As of Friday afternoon, only 17 states and the District of Columbia had declared plans to run their own exchanges.

McDonnell said Friday that state officials will review information they recently received from the federal government before making a decision.

"If Virginians are faced with running a costly, heavily regulated bureaucratic exchange without clear direction from Washington, then it is in the best interest of our taxpayers to let Washington manage an exchange at this time," McDonnell said. "We would like the ability to control our health insurance marketplace, and will continue dialogue with the federal government to clearly understand the logistics of this option before making a decision."

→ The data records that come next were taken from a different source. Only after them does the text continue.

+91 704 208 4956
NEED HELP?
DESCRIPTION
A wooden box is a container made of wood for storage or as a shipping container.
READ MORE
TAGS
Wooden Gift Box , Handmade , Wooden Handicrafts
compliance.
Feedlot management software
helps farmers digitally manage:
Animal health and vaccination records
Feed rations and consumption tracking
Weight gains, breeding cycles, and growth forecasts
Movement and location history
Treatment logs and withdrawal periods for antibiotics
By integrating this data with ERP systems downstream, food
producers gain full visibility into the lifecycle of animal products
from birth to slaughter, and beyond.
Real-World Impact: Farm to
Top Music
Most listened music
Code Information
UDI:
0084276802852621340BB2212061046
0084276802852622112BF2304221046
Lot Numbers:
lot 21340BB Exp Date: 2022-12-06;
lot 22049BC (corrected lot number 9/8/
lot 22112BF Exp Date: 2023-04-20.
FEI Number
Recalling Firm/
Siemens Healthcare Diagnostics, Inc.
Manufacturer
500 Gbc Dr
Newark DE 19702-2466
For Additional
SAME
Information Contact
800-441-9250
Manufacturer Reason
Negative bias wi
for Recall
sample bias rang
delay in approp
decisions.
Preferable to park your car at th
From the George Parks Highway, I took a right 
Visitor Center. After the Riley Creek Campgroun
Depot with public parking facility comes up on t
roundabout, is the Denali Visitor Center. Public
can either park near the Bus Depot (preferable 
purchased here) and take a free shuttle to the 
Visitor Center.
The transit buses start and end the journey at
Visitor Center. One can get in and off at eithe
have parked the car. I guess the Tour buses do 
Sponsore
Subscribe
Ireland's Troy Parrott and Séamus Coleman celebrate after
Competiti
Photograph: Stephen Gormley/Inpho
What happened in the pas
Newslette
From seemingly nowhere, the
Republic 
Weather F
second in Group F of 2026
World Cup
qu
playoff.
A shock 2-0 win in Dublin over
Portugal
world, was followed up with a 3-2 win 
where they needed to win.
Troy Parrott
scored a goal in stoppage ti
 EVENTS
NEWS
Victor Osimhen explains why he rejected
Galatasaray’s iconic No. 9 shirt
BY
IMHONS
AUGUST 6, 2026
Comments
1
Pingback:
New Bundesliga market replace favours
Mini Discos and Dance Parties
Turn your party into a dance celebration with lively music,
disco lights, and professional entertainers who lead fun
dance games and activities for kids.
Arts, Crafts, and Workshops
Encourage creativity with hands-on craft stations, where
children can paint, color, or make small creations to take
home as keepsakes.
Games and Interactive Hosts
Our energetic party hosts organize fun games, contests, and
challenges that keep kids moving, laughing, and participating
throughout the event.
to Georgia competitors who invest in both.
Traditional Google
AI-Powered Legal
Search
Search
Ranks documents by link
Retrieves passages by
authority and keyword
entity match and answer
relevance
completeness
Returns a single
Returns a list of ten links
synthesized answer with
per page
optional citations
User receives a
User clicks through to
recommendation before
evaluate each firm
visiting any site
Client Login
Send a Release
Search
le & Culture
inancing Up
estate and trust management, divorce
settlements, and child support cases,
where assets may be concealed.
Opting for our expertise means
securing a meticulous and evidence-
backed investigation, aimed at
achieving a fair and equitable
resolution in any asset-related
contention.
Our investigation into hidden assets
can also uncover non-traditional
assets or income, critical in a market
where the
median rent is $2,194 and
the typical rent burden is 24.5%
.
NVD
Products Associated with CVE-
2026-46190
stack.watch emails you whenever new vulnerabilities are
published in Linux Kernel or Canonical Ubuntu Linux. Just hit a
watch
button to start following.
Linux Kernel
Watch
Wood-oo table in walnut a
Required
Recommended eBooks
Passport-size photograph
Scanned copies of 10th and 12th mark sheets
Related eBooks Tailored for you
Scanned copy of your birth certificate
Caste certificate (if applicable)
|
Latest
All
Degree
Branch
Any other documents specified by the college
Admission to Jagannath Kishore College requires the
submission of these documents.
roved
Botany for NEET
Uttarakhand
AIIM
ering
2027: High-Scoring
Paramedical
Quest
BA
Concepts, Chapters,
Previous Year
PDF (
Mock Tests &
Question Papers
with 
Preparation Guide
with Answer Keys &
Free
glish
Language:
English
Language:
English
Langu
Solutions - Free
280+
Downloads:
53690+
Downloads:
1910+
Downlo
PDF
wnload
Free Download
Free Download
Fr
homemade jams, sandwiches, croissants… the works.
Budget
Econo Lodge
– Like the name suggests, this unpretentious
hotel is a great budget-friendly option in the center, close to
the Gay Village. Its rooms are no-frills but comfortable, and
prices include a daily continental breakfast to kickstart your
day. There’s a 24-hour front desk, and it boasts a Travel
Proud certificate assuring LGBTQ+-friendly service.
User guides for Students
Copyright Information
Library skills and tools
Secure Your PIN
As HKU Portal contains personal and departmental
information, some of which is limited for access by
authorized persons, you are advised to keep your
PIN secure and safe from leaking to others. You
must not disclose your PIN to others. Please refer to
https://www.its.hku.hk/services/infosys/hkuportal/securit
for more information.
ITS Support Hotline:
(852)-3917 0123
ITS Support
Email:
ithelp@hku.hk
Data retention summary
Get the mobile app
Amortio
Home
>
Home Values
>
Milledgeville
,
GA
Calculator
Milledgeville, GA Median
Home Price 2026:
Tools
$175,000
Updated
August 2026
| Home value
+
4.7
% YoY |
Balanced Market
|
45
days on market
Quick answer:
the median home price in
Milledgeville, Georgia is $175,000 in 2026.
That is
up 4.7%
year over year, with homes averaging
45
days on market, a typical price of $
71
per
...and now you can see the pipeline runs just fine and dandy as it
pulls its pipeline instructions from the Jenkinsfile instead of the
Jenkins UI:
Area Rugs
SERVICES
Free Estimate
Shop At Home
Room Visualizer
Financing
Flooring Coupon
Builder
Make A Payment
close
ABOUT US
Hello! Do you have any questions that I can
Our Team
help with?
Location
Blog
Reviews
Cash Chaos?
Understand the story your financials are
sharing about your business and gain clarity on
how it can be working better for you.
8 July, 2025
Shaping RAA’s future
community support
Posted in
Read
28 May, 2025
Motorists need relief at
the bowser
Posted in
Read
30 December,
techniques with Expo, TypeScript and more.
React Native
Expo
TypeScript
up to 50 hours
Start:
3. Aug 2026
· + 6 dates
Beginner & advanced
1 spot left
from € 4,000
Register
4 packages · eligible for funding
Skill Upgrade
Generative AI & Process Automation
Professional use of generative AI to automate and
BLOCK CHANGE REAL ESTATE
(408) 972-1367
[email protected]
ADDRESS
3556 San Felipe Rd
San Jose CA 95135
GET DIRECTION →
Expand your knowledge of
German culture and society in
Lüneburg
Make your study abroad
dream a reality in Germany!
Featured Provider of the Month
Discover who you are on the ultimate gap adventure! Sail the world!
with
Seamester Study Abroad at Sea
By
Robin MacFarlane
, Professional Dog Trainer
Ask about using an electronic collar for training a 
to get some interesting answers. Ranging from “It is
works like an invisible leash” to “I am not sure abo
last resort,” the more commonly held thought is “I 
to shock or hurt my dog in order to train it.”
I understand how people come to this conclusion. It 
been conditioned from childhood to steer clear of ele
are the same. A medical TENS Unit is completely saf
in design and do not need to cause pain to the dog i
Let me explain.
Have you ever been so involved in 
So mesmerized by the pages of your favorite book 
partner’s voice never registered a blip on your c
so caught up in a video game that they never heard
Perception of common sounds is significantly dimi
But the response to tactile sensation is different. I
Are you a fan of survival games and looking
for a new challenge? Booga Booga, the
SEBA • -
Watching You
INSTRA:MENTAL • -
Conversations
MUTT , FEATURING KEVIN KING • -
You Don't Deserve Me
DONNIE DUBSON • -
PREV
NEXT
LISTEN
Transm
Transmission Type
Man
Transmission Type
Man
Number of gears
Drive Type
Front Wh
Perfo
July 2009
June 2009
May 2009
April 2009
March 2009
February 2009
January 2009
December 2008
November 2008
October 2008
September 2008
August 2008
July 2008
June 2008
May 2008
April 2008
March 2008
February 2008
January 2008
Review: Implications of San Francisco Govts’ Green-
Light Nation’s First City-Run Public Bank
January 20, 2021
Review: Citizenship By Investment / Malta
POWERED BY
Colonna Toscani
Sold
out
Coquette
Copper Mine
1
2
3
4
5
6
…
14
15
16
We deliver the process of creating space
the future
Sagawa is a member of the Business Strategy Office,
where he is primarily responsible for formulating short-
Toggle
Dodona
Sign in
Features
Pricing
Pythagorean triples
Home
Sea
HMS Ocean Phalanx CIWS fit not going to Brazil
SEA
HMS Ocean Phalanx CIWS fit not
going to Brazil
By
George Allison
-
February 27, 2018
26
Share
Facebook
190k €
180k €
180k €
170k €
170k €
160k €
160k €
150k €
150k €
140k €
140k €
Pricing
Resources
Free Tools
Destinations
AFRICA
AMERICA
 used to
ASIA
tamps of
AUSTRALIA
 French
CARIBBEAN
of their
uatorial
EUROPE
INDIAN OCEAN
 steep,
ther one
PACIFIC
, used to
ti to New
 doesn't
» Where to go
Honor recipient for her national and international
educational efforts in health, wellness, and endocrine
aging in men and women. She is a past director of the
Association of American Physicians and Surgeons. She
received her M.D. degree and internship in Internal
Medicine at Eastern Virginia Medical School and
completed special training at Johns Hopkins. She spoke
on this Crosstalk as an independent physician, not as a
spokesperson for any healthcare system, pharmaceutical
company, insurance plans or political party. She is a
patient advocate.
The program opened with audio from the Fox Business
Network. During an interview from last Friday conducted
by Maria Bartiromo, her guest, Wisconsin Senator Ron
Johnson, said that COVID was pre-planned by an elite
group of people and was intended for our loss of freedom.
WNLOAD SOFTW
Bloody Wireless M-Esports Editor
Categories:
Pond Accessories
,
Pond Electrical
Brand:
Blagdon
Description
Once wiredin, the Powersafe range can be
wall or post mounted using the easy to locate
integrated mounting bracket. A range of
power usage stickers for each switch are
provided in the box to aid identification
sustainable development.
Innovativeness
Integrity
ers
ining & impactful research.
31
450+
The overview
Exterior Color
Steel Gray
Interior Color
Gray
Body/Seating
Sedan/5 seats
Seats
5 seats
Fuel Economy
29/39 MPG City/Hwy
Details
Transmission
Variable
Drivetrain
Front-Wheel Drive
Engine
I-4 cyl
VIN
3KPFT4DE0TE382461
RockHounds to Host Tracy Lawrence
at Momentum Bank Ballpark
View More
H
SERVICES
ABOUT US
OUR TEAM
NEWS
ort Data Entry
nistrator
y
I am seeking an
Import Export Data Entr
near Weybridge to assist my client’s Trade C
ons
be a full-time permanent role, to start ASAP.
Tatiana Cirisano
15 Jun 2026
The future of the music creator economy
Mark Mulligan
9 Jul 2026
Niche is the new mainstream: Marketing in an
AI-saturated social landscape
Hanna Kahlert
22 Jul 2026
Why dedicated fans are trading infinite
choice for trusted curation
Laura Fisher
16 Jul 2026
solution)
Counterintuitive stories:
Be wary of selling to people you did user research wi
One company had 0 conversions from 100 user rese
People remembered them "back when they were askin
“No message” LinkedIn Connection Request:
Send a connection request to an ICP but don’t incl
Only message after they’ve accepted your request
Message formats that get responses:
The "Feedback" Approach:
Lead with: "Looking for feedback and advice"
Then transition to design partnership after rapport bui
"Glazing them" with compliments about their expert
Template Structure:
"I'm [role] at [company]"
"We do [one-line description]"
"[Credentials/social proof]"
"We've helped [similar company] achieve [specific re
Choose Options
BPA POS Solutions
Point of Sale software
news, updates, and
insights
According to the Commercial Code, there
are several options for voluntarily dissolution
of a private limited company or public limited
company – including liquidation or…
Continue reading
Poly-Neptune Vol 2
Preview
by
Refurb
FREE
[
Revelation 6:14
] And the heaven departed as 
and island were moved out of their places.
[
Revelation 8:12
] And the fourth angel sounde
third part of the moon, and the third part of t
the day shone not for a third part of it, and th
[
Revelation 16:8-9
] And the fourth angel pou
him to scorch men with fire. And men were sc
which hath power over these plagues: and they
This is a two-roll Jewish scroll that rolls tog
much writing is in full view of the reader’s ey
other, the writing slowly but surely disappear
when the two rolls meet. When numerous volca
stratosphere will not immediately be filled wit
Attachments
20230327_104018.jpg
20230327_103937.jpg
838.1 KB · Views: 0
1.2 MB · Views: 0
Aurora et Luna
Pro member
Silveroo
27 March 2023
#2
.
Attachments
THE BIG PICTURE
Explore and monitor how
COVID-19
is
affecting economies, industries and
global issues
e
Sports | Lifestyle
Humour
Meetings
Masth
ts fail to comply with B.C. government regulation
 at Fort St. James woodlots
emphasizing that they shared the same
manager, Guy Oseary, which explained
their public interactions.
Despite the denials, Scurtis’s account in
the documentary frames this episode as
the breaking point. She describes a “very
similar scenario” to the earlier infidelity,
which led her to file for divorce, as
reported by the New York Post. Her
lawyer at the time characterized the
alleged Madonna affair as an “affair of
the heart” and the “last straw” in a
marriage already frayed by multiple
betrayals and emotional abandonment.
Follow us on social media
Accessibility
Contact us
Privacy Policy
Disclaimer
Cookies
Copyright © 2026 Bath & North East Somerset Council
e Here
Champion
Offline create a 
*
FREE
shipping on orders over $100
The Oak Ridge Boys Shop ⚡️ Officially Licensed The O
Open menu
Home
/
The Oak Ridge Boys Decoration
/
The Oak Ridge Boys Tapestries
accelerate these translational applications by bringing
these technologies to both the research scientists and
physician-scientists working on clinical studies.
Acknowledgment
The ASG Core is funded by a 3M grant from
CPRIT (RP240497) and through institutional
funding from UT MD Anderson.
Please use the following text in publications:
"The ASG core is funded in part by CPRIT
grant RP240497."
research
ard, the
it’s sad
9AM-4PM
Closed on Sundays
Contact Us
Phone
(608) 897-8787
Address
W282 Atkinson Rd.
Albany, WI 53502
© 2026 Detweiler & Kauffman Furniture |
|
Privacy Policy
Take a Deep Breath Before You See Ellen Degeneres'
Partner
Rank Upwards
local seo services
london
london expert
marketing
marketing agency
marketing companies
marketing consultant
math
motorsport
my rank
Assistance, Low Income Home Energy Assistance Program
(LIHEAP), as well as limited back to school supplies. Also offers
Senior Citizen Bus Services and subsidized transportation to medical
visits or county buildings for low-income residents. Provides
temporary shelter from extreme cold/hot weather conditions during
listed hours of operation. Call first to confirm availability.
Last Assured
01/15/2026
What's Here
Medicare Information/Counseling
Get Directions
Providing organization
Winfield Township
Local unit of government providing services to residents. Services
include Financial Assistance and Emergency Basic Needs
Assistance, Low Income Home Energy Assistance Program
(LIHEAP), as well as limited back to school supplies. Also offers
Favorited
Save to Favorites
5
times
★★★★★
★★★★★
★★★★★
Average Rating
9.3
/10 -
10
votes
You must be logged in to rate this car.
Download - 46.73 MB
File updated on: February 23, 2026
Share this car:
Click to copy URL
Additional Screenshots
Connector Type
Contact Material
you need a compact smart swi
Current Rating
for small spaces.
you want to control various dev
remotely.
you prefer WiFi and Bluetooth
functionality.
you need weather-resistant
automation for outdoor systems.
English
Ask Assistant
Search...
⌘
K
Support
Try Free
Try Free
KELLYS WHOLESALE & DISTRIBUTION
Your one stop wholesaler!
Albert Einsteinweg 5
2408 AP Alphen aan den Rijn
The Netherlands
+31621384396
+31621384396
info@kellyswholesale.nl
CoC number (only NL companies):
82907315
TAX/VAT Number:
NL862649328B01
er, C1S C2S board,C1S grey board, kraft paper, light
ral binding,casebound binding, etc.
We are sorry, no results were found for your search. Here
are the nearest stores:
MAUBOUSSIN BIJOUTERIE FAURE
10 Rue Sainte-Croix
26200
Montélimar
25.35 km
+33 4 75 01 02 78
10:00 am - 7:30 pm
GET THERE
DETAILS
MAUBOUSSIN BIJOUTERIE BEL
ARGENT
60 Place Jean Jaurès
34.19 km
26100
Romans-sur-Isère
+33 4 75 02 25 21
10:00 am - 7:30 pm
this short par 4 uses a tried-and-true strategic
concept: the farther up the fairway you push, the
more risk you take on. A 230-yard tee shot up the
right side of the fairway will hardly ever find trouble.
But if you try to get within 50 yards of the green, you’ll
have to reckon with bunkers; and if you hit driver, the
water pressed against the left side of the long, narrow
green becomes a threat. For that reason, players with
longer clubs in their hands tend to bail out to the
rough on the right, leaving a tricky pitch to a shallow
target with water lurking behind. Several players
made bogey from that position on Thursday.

Democrats in the Virginia Senate said last month that McDonnell should call a special session of the General Assembly to establish a state-based health insurance exchange, a proposal that McDonnell's office dismissed as a public relations ploy.

In his letter to Sebelius, McDonnell noted that states can apply for planning grants for state-based exchanges through October 2014 and choose that option "if the federal government's exchange is inadequate." He said his administration is "hopeful for the opportunity of continued dialogue" on the issue.

In the letter, McDonnell also reiterated objections to expanding the Medicaid program in 2014 to include people with incomes up to 133 percent of the federal poverty level. The federal government would pay for 100 percent of the expansion for the first three years, and then gradually reduce its share to 90 percent by 2020. But states can opt out of the expansion.

"Virginia cannot consider such expansion, unless there is a dramatic reform of the program at the federal level, to include state flexibility and waivers, and state methods to address the significant growth in Medicaid spending in state budgets," McDonnell wrote.